Hello everyone,
I have been playing around with defold for a while and was struck with how to create a look at mouse function which top down shooters use. someone pls help me out?
I have an example of a top down shooter with mouse look-at: https://github.com/britzl/publicexamples/tree/master/examples/rotate_and_move
Thanks for the nice project but how can it be extended to get a dynamic camera?
P.S. while implementing this camera type, when I move the mouse, the ground starts to rotate instead of the player.How to solve that problem?
If you are attaching the camera to the player then it will rotate with the player. Attaching the camera to another game object and moving that object in sync with the player will solve your problem. An even better solution is to use defold-orthographic or RenderCam extensions from the asset portal.
Got it. Thanks a lot for your valuable help
Hello again.
I revived This old topic because when mmaking my game for LD42 i faced the same problem again, the only difference was that earlier I had made it with the zombies examples, but got when trying with defold orthographic. Can someone plz help me implement it with orthographic.plz
Thanks in advance.
I can upgrade the Defold-Orthographic sample to do this. Would you mind opening a ticket on github for this?
The general idea is that you convert mouse screen coordinates to world coordinates and compare these to world coordinates of player and rotate based on this.
I would have been glad to and will definitely do, but the game I am developing for ld 42 uses this, so any possible workaround suggestions for now?

### [Explore the material]
[a] Output the part of the forum thread that opens with the words containing "I have an example" and closes with "Hello again.".
[b] Go on with the forum thread about making a player face the mouse in Defold, starting from where it stops.
The listing is separate material and has nothing to do with the forum thread.

### [Data listing]
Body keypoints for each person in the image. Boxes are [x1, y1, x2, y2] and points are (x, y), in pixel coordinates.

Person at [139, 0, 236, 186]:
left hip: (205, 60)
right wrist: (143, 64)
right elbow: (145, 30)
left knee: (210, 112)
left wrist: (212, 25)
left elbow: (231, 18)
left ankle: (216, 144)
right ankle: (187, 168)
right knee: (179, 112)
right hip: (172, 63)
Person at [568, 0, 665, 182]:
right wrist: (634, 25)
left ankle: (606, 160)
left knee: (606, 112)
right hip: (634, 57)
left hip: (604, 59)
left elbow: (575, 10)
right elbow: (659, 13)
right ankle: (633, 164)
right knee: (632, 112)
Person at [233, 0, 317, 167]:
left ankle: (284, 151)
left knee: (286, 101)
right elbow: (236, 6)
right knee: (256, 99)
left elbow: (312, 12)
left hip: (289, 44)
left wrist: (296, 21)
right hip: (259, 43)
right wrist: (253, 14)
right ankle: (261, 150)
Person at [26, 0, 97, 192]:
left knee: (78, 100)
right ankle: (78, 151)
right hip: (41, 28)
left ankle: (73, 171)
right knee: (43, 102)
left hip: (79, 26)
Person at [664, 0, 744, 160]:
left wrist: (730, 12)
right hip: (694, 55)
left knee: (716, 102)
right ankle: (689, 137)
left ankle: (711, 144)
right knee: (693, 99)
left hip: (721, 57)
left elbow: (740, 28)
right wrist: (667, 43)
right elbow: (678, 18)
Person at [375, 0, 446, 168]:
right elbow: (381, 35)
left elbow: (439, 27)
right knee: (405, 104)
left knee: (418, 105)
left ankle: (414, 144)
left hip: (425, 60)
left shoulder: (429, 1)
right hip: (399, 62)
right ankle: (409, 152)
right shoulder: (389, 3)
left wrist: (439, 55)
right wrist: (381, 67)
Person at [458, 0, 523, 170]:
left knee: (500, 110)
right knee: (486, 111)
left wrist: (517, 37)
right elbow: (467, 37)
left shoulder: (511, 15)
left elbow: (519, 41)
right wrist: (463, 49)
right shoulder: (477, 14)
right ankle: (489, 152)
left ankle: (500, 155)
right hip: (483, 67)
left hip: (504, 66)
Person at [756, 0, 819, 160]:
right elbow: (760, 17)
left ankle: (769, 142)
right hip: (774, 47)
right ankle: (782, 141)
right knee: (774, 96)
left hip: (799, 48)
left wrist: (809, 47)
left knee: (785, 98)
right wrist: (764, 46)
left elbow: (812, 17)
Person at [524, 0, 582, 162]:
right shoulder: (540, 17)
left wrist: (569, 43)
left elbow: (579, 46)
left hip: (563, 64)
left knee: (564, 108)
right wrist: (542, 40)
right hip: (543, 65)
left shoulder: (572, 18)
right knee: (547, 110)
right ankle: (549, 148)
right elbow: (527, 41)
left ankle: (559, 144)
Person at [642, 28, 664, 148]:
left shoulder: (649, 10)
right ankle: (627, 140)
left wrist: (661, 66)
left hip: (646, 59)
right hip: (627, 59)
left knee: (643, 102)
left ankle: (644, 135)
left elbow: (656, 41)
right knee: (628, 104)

...

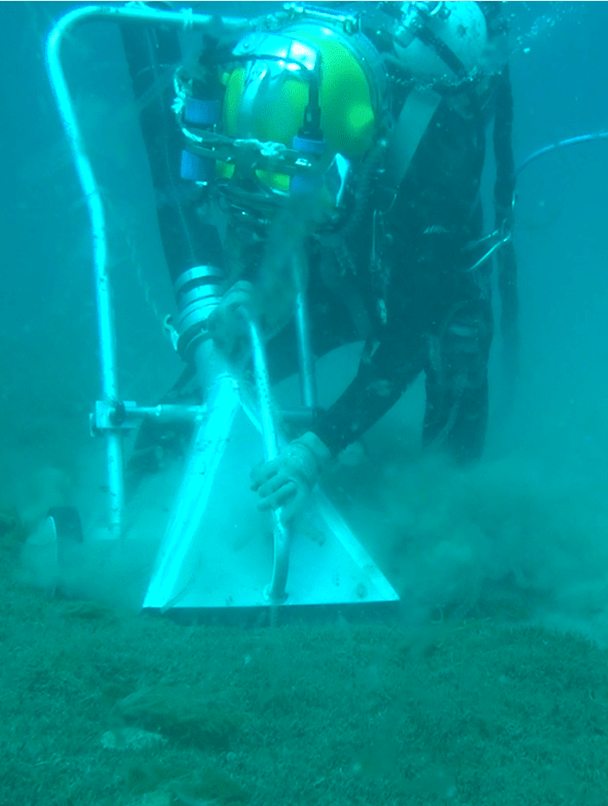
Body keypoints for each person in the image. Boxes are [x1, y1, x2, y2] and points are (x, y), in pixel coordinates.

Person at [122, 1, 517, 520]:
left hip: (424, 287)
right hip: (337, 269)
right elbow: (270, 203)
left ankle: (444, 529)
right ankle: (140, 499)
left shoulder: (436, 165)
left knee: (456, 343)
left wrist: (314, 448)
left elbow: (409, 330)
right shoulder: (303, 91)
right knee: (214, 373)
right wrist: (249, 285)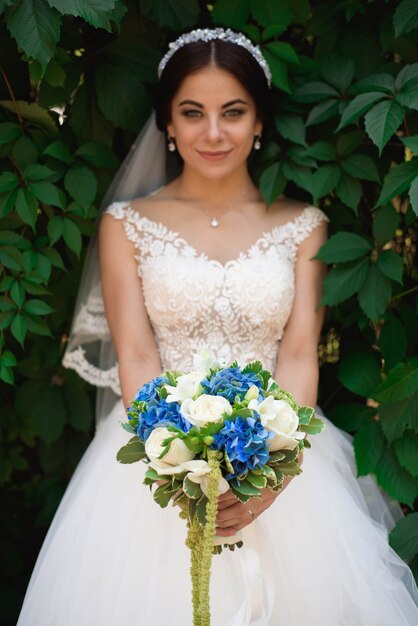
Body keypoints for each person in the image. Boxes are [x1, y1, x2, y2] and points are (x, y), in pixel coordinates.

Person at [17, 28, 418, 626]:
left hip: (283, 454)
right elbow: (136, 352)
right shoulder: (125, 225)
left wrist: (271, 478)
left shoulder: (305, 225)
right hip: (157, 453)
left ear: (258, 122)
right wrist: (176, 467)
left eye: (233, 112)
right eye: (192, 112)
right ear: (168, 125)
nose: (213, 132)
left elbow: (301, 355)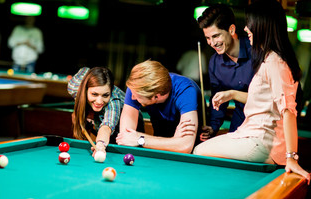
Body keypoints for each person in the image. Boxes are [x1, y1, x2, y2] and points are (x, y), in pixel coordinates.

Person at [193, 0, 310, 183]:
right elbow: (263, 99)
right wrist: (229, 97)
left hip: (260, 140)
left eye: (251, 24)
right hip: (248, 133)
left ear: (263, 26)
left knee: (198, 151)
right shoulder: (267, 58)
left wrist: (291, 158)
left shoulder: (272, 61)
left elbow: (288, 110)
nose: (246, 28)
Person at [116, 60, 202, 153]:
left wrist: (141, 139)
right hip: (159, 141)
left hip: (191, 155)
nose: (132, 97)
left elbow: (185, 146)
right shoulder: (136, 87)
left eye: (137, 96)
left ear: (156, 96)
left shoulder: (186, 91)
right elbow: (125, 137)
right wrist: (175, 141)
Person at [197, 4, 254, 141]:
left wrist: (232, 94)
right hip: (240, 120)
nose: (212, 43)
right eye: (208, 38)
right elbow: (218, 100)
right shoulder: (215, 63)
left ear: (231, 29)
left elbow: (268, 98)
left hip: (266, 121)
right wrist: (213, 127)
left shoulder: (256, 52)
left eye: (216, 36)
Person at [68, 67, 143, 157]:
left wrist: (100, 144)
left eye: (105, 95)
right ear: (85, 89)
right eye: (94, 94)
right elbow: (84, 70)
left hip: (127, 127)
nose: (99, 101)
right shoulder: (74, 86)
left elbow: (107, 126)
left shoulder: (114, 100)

### [Answers to the problems]
[a]
I have an example of a top down shooter with mouse look-at: https://github.com/britzl/publicexamples/tree/master/examples/rotate_and_move
Thanks for the nice project but how can it be extended to get a dynamic camera?
P.S. while implementing this camera type, when I move the mouse, the ground starts to rotate instead of the player.How to solve that problem?
If you are attaching the camera to the player then it will rotate with the player. Attaching the camera to another game object and moving that object in sync with the player will solve your problem. An even better solution is to use defold-orthographic or RenderCam extensions from the asset portal.
Got it. Thanks a lot for your valuable help
Hello again.

[b]
Perhaps too late but this is what you want:
local cursor_world = camera.screen_to_world(go.get_id("camera"), vmath.vector3(action.x, action.y, 0))
local player_world = go.get_world_position()
local angle = math.atan2(player_world.x - cursor_world.x, cursor_world.y - player_world.y)
local rotation = vmath.quat_rotation_z(angle)
go.set_rotation(rotation)
It’s not so. For a few days, I decided to work on the LD project and complete it 'cause I think it will be better and more fun to play. So, it will definitely be useful.
this sounds interesting.
Can you pls guide me how it’s done as I am using github for the first time, so no exp in its usage.
BTW: Many, many thanks for helping me out…
Every GitHub project tracks the code and any changes to it. You also have one page per project showing tagged/named releases of the code. Then you have one page per project showing Pull Requests (ie contributions from others). Finally there’s also one page per project showing Issues, which works as a bug/feature tracker. Anyone with a Github account can submit issues to that list. Select the Issues page for the project and click New/Create and then fill in the form.